Una multitud marchó en Zárate para pedir justicia por Fernando

Cientos de personas se movilizaron por las calles de esa localidad, donde viven los acusados de haber asesinado a golpes al joven a la salida de un boliche en Villa Gesell. Siete de ellos ya fueron identificados por testigos en ruedas de reconocimiento

Vecinos de Zárate participaron este viernes de una marcha en pedido de justicia por el crimen de Fernando Báez Sosa, el joven asesinado en un ataque de un grupo de rugbiers de esa localidad a la salida de un boliche de Villa Gesell.

Con carteles que rezaban “Justicia”, “asesinos” y “Zárate no tiene miedo: hoy lloramos a Fernando”, los vecinos se movilizaron por las calles de la ciudad donde viven con sus familias los once detenidos. También hubo muestras de apoyo al remero Pablo Ventura, quien había sido incriminado por los acusados como quien le dio el golpe mortal al joven.

“Que vayan presos los culpables, duele mucho por la pérdida de este chico y estos papás que están sufriendo hoy.
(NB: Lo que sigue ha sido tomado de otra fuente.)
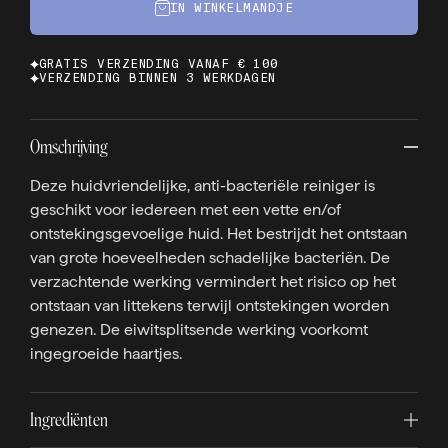
IN WINKELMANDJE
GRATIS VERZENDING VANAF € 100
VERZENDING BINNEN 3 WERKDAGEN
Omschrijving
Deze huidvriendelijke, anti-bacteriële reiniger is
geschikt voor iedereen met een vette en/of
ontstekingsgevoelige huid. Het bestrijdt het ontstaan
van grote hoeveelheden schadelijke bacteriën. De
verzachtende werking vermindert het risico op het
ontstaan van littekens terwijl ontstekingen worden
genezen. De eiwitsplitsende werking voorkomt
ingegroeide haartjes.
Ingrediënten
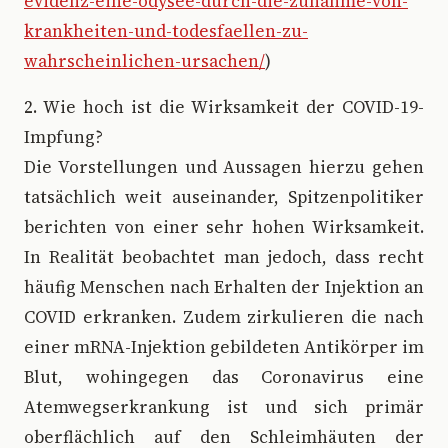
evidenz-eine-odysee-durch-die-zunahme-von-
krankheiten-und-todesfaellen-zu-
wahrscheinlichen-ursachen/
)
2. Wie hoch ist die Wirksamkeit der COVID-19-
Impfung?
Die Vorstellungen und Aussagen hierzu gehen
tatsächlich weit auseinander, Spitzenpolitiker
berichten von einer sehr hohen Wirksamkeit.
In Realität beobachtet man jedoch, dass recht
häufig Menschen nach Erhalten der Injektion an
COVID erkranken. Zudem zirkulieren die nach
einer mRNA-Injektion gebildeten Antikörper im
Blut, wohingegen das Coronavirus eine
Atemwegserkrankung ist und sich primär
oberflächlich auf den Schleimhäuten der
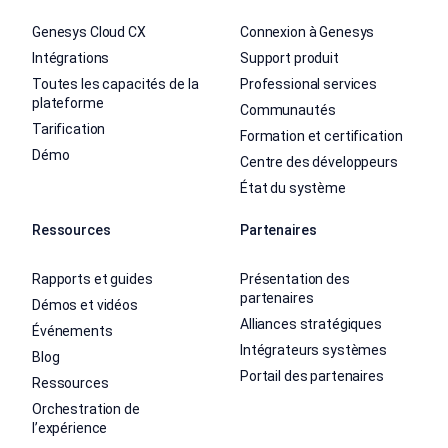
Genesys Cloud CX
Connexion à Genesys
Intégrations
Support produit
Toutes les capacités de la
Professional services
plateforme
Communautés
Tarification
Formation et certification
Démo
Centre des développeurs
État du système
Ressources
Partenaires
Rapports et guides
Présentation des
partenaires
Démos et vidéos
Alliances stratégiques
Événements
Intégrateurs systèmes
Blog
Portail des partenaires
Ressources
Orchestration de
l’expérience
Les queremos demostrar que nosotros sufrimos también y que puedan sobrevivir a esto”, dijo una de las manifestantes en declaraciones.
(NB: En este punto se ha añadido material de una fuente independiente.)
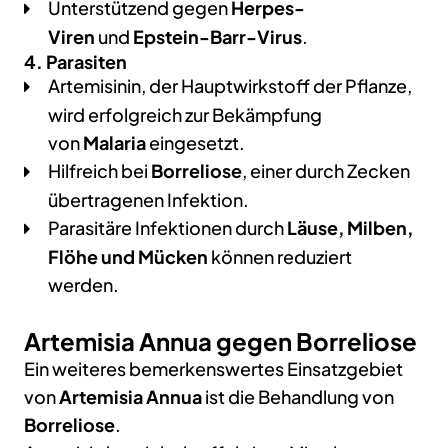
Unterstützend gegen
Herpes-
Viren
und
Epstein-Barr-Virus
.
4. Parasiten
Artemisinin, der Hauptwirkstoff der Pflanze,
wird erfolgreich zur Bekämpfung
von
Malaria
eingesetzt.
Hilfreich bei
Borreliose
, einer durch Zecken
übertragenen Infektion.
Parasitäre Infektionen durch
Läuse, Milben,
Flöhe und Mücken
können reduziert
werden.
Artemisia Annua gegen Borreliose
Ein weiteres bemerkenswertes Einsatzgebiet
von
Artemisia Annua
ist die Behandlung von
Borreliose
.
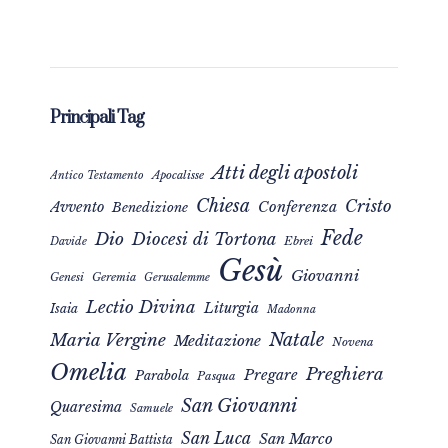
Principali Tag
Atti degli apostoli
Apocalisse
Antico Testamento
Chiesa
Cristo
Avvento
Conferenza
Benedizione
Fede
Dio
Diocesi di Tortona
Davide
Ebrei
Gesù
Giovanni
Genesi
Geremia
Gerusalemme
Lectio Divina
Liturgia
Isaia
Madonna
Natale
Maria Vergine
Meditazione
Novena
Omelia
Preghiera
Pregare
Parabola
Pasqua
San Giovanni
Quaresima
Samuele
San Luca
San Marco
San Giovanni Battista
Por su parte, el club Arsenal Zárate de Rugby, que decidió suspender “en forma provisoria” a los tres únicos socios del club involucrados en el hecho, explicó en un comunicado de prensa que no participaron de la marcha “para evitar que nuestra presencia pueda entorpecer de algún modo su normal desarrollo”. También pidieron no utilizar “las insignias o colores del club”.

Siete acusados fueron identificados

Fuentes judiciales indicaron que los testigos que participaron de las ruedas de reconocimiento identificaro a siete rugbiers como los que participaron del ataque tanto dentro como fuera del boliche “Le Brique”.

Máximo Thomsen, uno de los principales sospechosos de dar el golpe mortal, fue reconocido por dos de los tres testigos como una de las personas que le pegaron al joven Báez Sosa en la calle.

El otro implicado, Ciro Pertossi, también fue reconocido por uno de los testigos, que lo ubicó como atacante de uno de los amigos de Fernando.

La medida de prueba tuvo la particularidad de que varios de los reconocimientos fueron realizados de manera fotográfica, ya que algunos de los imputados, después de pasar seis días encerrados en un calabozo, perdieron el bronceado y se complicaba la conformación de las rondas.